The only problem I have with this beer is that until it gets three inches from the end of your nose it just looks like a green bottle because all it has is embossing which, whilst gorgeous from an aesthetic point of view, is total toilet marketing.

So, don't be detered if, when you are looking in the fridge, there appears to be a plain green bottle - give it a whirl.

Although, thinking about it, make sure you ask first whether it's the Alhambra or you might end up drinking a bottle of the local moonshine!

Friday 14 September 2007

Slightly Off Pissed

Iceland - what a funny country it is. Booze is so expensive it makes Londoners take a sharp intake of breath and, in my experience, they are, as a nation, either gorgeously smiley and friendly or staggeringly rude.

However, Hotel 101 and the Seafood Cellar in Reykjavik are absolutely outstanding and outside the capital - which is surrounded by a frighteningly lunar landscape on one side and a very industrial harbour on another - there are some staggeringly beautiful sights like geysers and amazing waterfalls.

Beer is the most affordable drink out there, at around £5 for a bottle, but all I could find was relatively pedestrian lager - nothing too wrong with it nothing terribly right to be honest. Egils Premium at 5.7% and Viking at 5.6% were okay though.

I was actually there with Martin Miller's Gin which, whilst distilled in this country, is shipped to Iceland to be blended with the water due to its purity, and not only were the PR and brand people lovely so is the product - citrus and fragrant without being 'old ladies perfume' it's the only gin I've ever been able to taste and appreciate neat, good work guys!

A special mention has to go to the funniest man I've met in years however, Andie Jones from Player magazine - I haven't laughed so hard in a long time - mate, you're a legend.

Friday 7 September 2007

Hooray for Open-Minded Editors

A beer piece, in Sainsbury's Magazine - surely not I hear you cry! Isn't that one for 'the ladies'?

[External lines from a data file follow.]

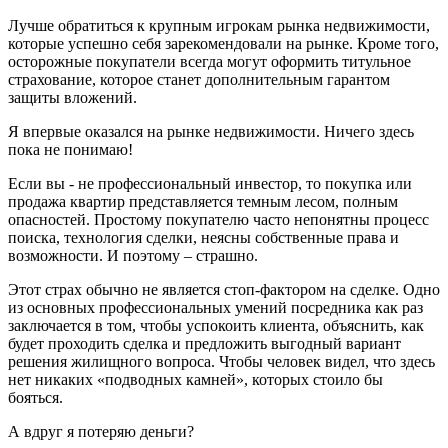
Лучше обратиться к крупным игрокам рынка недвижимости,
которые успешно себя зарекомендовали на рынке. Кроме того,
осторожные покупатели всегда могут оформить титульное
страхование, которое станет дополнительным гарантом
защиты вложений.
Я впервые оказался на рынке недвижимости. Ничего здесь
пока не понимаю!
Если вы - не профессиональный инвестор, то покупка или
продажа квартир представляется темным лесом, полным
опасностей. Простому покупателю часто непонятны процесс
поиска, технология сделки, неясны собственные права и
возможности. И поэтому – страшно.
Этот страх обычно не является стоп-фактором на сделке. Одно
из основных профессиональных умений посредника как раз
заключается в том, чтобы успокоить клиента, объяснить, как
будет проходить сделка и предложить выгодный вариант
решения жилищного вопроса. Чтобы человек видел, что здесь
нет никаких «подводных камней», которых стоило бы
бояться.
А вдруг я потеряю деньги?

But hats off to Sue Robinson (the editor), she was an instant convert to the beer cause after falling in love with a Meantime Porter and Valharona chocolate dessert match at a lunch I worked on for the English Beef & Lamb Executive and decided to commission the piece as a result of experiencing the amazing qualities of different beers first hand - so thanks for being so open-minded Sue (and for ignoring Ian Botham's continued attempts to feed you wine instead!).

My point behind this post is that too often we beer nerds think that telling people what they want to drink is the way to convert them to the beer cause, but I disagree.

The key for me is education and passion on the subject of beer, not patronisation or fundamentalist attitudes.

For example: I held a tasting last night at the Printer's Devil in Fetter Lane, London for a group of lawyers and their clients at which there was one woman and one man who both said they never drink beer at the beginning of the evening.

By going right back to basics about how alcohol is made, how beer was discovered, dispelling myths about some mainstream brands containing chemicals and giving a bit of a story behind some of the beers, the original beer-avoiders left swearing to experiment more - what more can you ask?